══ SOURCE DATA

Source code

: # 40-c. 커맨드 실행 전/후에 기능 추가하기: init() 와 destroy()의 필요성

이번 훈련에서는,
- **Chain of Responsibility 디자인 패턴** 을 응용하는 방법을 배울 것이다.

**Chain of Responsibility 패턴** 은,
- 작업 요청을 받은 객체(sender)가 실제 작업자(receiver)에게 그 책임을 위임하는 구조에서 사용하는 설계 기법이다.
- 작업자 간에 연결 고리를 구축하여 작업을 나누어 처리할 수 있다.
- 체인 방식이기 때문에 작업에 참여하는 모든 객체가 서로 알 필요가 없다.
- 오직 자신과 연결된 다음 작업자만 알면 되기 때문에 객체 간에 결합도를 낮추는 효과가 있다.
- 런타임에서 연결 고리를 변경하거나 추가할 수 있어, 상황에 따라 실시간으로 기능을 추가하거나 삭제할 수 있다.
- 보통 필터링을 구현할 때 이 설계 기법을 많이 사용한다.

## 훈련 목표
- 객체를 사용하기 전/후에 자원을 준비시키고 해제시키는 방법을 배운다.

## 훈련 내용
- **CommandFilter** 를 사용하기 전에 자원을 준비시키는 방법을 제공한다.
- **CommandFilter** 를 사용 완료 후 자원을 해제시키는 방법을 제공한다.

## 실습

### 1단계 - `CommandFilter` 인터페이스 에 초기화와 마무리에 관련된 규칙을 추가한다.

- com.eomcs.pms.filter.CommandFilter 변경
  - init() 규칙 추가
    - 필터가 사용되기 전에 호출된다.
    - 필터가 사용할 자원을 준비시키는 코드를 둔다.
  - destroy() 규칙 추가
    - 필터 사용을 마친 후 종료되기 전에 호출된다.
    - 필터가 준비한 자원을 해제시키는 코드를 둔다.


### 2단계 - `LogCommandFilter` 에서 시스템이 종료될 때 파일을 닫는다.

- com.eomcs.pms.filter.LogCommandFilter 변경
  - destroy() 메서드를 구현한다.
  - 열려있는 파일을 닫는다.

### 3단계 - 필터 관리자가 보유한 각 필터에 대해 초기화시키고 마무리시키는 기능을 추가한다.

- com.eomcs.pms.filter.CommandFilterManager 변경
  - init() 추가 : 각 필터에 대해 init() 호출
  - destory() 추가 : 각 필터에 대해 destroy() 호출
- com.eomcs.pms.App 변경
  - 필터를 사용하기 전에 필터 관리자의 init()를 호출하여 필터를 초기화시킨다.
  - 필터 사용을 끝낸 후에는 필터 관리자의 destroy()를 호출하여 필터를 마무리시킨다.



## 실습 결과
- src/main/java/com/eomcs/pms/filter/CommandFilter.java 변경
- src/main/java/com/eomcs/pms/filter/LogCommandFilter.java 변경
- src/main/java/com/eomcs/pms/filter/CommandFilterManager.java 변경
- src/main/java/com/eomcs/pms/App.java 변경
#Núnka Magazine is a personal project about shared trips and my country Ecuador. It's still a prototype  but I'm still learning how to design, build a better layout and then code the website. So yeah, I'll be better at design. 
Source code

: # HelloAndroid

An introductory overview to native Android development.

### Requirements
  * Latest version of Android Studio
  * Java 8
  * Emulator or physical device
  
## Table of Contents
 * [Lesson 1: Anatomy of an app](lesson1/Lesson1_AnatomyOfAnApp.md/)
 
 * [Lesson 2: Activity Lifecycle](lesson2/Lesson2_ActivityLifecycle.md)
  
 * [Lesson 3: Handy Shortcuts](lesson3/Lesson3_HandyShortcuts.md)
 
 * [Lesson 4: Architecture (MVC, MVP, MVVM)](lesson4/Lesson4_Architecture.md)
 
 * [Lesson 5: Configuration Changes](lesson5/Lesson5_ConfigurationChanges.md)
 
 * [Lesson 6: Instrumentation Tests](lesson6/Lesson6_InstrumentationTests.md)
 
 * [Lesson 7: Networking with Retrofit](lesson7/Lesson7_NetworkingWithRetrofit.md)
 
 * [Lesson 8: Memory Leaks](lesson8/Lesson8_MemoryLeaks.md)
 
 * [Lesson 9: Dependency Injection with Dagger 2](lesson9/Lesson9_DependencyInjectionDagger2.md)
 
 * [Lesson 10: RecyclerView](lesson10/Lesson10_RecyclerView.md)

════

• [JOB] Starting at the first line of the records above, please copy every line exactly through the line containing "- 오직 자신과 연결된", and stop there.

• [TASK OUTPUT]
Source code

: # 40-c. 커맨드 실행 전/후에 기능 추가하기: init() 와 destroy()의 필요성

이번 훈련에서는,
- **Chain of Responsibility 디자인 패턴** 을 응용하는 방법을 배울 것이다.

**Chain of Responsibility 패턴** 은,
- 작업 요청을 받은 객체(sender)가 실제 작업자(receiver)에게 그 책임을 위임하는 구조에서 사용하는 설계 기법이다.
- 작업자 간에 연결 고리를 구축하여 작업을 나누어 처리할 수 있다.
- 체인 방식이기 때문에 작업에 참여하는 모든 객체가 서로 알 필요가 없다.
- 오직 자신과 연결된 다음 작업자만 알면 되기 때문에 객체 간에 결합도를 낮추는 효과가 있다.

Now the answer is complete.